== DATA PROVIDED ==
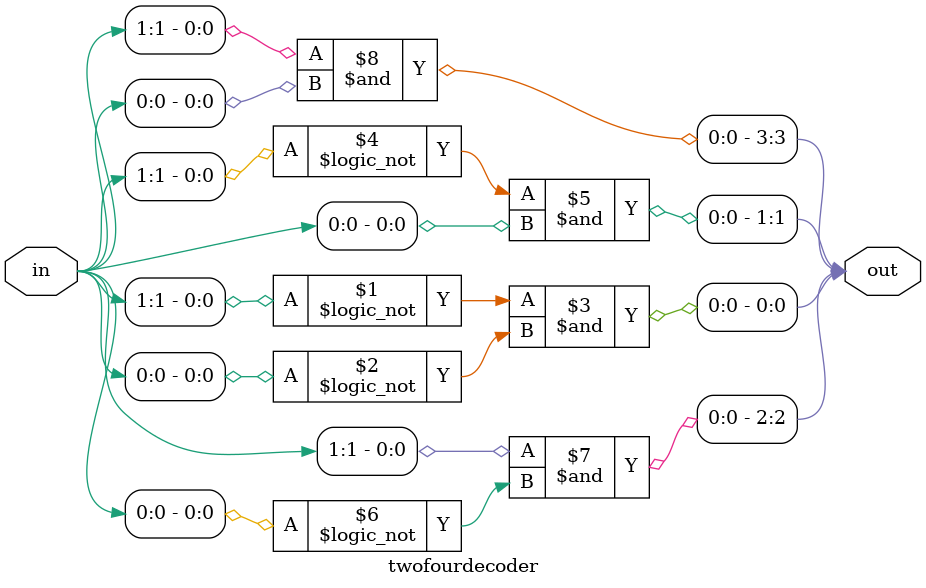
<source format=v>
module twofourdecoder(in,out);
input[1:0] in;
output[3:0] out;
		assign out[0]=(!in[1])&(!in[0]);
		assign out[1]=(!in[1])&(in[0]);
		assign out[2]=(in[1])&(!in[0]);
		assign out[3]=(in[1])&(in[0]);
endmodule

</source>
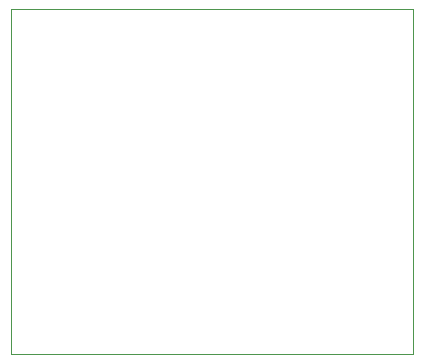
<source format=gbr>
G04 (created by PCBNEW (2013-04-19 BZR 4011)-stable) date 6/24/2013 11:27:29 PM*
%MOIN*%
G04 Gerber Fmt 3.4, Leading zero omitted, Abs format*
%FSLAX34Y34*%
G01*
G70*
G90*
G04 APERTURE LIST*
%ADD10C,0.006*%
%ADD11C,0.00393701*%
G04 APERTURE END LIST*
G54D10*
G54D11*
X84400Y-38000D02*
X71000Y-38000D01*
X71000Y-49500D02*
X84400Y-49500D01*
X84400Y-49500D02*
X84400Y-38000D01*
X71000Y-38000D02*
X71000Y-49500D01*
M02*

</source>
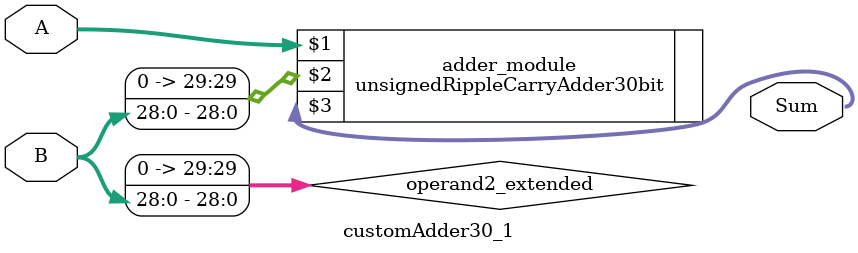
<source format=v>

module customAdder30_1(
                    input [29 : 0] A,
                    input [28 : 0] B,
                    
                    output [30 : 0] Sum
            );

    wire [29 : 0] operand2_extended;
    
    assign operand2_extended =  {1'b0, B};
    
    unsignedRippleCarryAdder30bit adder_module(
        A,
        operand2_extended,
        Sum
    );
    
endmodule
        
</source>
===
## ACTION ITEM
Scan the records for the string "LIST" and show every line that contains it.

## REPLY TO THE EXERCISE
G04 APERTURE LIST*
G04 APERTURE END LIST*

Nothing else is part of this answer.